I have not been in touch with my inner musician in quite sometime.
I'm having to dig her out.
I attempted it first by trying out the new church orchestra. Well, the room was hot ( I don't DO heat) and I couldn't even hear myself to tell if I was in tune or not so I just left thinking...hmmmm. This is not what I was going for. I mean, I've played in an orchestra before, but there were no strings this time with several trumpets and flutes at my ear. WHAT was I playing. I'm still not sure. But IF someone heard me, it couldn't have been pretty.
I give up easily, especially when my passion is unstoked and my husband says something like, "you're involved in too much, you need to give something up."
but then I got this call.....
I'm at my mom's discussing the oh-so-wonderful details of my sister's wedding when my cell phone rings
It's the mother of some of my friends from my Dad's old church from about the time I was 13-16 years old.

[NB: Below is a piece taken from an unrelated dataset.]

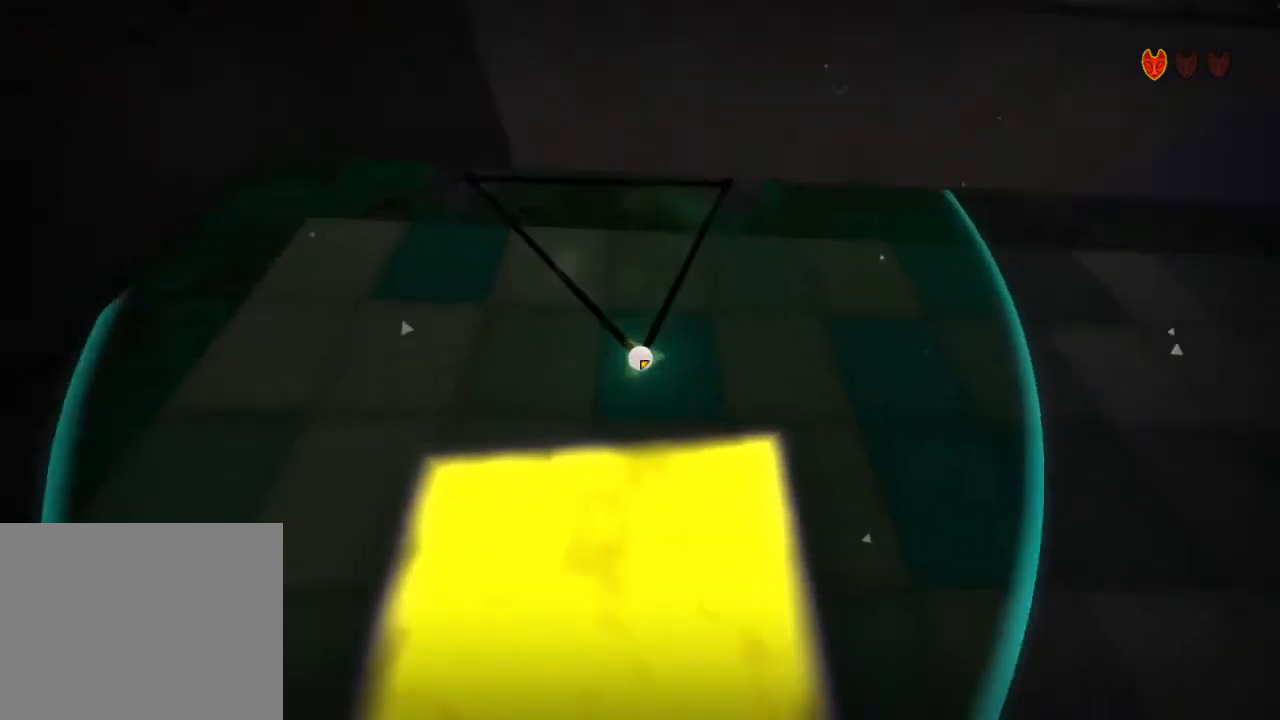
{"keys": ["shift", "w"], "mouse": [], "events": [[200, "mouse_left", "down"], [300, "mouse_left", "up"], [333, "w", "down"], [400, "shift", "down"]]}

She tells me her youngest son is getting married (he's a few years younger than me) and he wants me to play at his wedding. Now. I haven't seen these people 14 years!!! ( I think) And they went to the trouble of tracking me down somehow.
He's getting married in 2 weeks. Almost.
Of course I say yes! I mean how wonderful! And I am so flattered. My husband is not...but he's handling it well.
So I've been practicing my violin and now am the proud wearer of short fingernails once again.
Well, he calls today and his fiance wants to walk down the aisle to a song by Meiko, to which there IS NO SHEET MUSIC.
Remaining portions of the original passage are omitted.